Our relationship with time is a question of a foot one way or the other. We say we've seized our opportunities, but often our opportunities have seized up. Each of us is a zebra, and to striped time a crocodile as well. What happened to the land under our hooves that seemed so forever sure? What does it mean that other crocs baked and died in the cracked mud? We're in a rush now, a thick surge, but can we buck the idea that it's to our disadvantage, whether we are zebra or crocodile? Is there something in this river that is life, even with the hatred of death? The river trial is wave next to wave next to wave. The peculiar structures of each make the vehement conjunction. And if we were wise, we would not want it any other way. Time, like the croc, has survived for tens of millions of years; time is also as short as the bray of a zebra. We have narrow slits in our eyes or large dark eyes between black nose and mane; what do we see to do? Is our triumph the quick avoidance or the eon-long clutch? It becomes acute quick. The river has brought us together and separated us as well.

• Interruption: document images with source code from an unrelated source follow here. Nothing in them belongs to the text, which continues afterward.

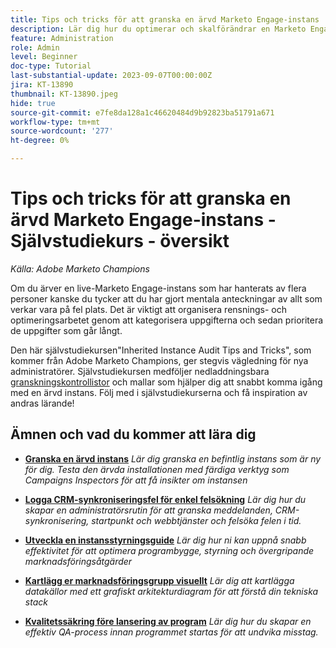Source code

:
 ```yaml
---
title: Tips och tricks för att granska en ärvd Marketo Engage-instans
description: Lär dig hur du optimerar och skalförändrar en Marketo Engage-instans som du har ärvt.
feature: Administration
role: Admin
level: Beginner
doc-type: Tutorial
last-substantial-update: 2023-09-07T00:00:00Z
jira: KT-13890
thumbnail: KT-13890.jpeg
hide: true
source-git-commit: e7fe8da128a1c46620484d9b92823ba51791a671
workflow-type: tm+mt
source-wordcount: '277'
ht-degree: 0%

---
```



# Tips och tricks för att granska en ärvd Marketo Engage-instans - Självstudiekurs - översikt

*Källa: Adobe Marketo Champions*

Om du ärver en live-Marketo Engage-instans som har hanterats av flera personer kanske du tycker att du har gjort mentala anteckningar av allt som verkar vara på fel plats. Det är viktigt att organisera rensnings- och optimeringsarbetet genom att kategorisera uppgifterna och sedan prioritera de uppgifter som går långt.

Den här självstudiekursen&quot;Inherited Instance Audit Tips and Tricks&quot;, som kommer från Adobe Marketo Champions, ger stegvis vägledning för nya administratörer. Självstudiekursen medföljer nedladdningsbara [granskningskontrollistor](https://experienceleague.adobe.com/docs/marketo/using/getting-started-with-marketo/inheriting-a-marketo-engage-instance/where-to-start.html) och mallar som hjälper dig att snabbt komma igång med en ärvd instans. Följ med i självstudiekurserna och få inspiration av andras lärande! 

## Ämnen och vad du kommer att lära dig

* **[Granska en ärvd instans](/help/tutorial-inherited-instance/audit-an-inherted-instance.md)**
  *Lär dig granska en befintlig instans som är ny för dig. Testa den ärvda installationen med färdiga verktyg som Campaigns Inspectors för att få insikter om instansen*

* **[Logga CRM-synkroniseringsfel för enkel felsökning](/help/tutorial-inherited-instance/log-crm-sync-errors-for-easy-troubleshootig.md)**
  *Lär dig hur du skapar en administratörsrutin för att granska meddelanden, CRM-synkronisering, startpunkt och webbtjänster och felsöka felen i tid.*

* **[Utveckla en instansstyrningsguide](/help/tutorial-inherited-instance/develop-an-instance-governance-guide.md)**
  *Lär dig hur ni kan uppnå snabb effektivitet för att optimera programbygge, styrning och övergripande marknadsföringsåtgärder*


* **[Kartlägg er marknadsföringsgrupp visuellt](/help/tutorial-inherited-instance/create-a-visual-data-flow-diagram.md)**
  *Lär dig att kartlägga datakällor med ett grafiskt arkitekturdiagram för att förstå din tekniska stack*

* **[Kvalitetssäkring före lansering av program](/help/tutorial-inherited-instance/essential-program-pre-launch-qa.md)**
  *Lär dig hur du skapar en effektiv QA-process innan programmet startas för att undvika misstag.*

More often, time is the beach that we walk on. It is bordered by dunes of moments that rise and fall on one side and by the eternal pounding surf on the other. We range along the sands of time, leaving our footprints behind us, though they are washed away by new waves that roll in from the uninterrupted ocean and thinly reach their foam ceaselessly toward the dunes. Our footprints may crisscross with others, but we cannot retrace our steps. We can only make new ones. The beach itself is narrow and all sand, with its past in stone and its future in glass; but in the present we feel the sand between our toes. In our hands we hold sand dollars that we must spend; we cannot save them. Each grain of the beach is a part of the whole vast unbelievable span, forever footprinted and blurred by the tides of change. And though we and our efforts do not last, the steady beach curves on, as real in the beginning of our walk as it is in the end.

We admit, a bit under duress, that time is of the essence. As we look out to the vanishing point of the beach, we see forever and a day meet and mingle in the haze. It is the place we are walking to, but in the meantime we have a fair exchange for our sand dollars and we are kings, and queens, of every castle we build.

Plunged into our own measurement of time, we tend not to explore, or understand if we do, the range of time beyond us. We know time's passage is relative, but seem to be more comfortable in the middle kingdom both of the present and of the range of speed with which time can progress. But if we work to acquaint ourselves with the 'range' of time-and take that plunge-how far can we go? That is an endeavor worth embarking on, and though it will necessarily take time, we may find that there is nothing else necessary in the process.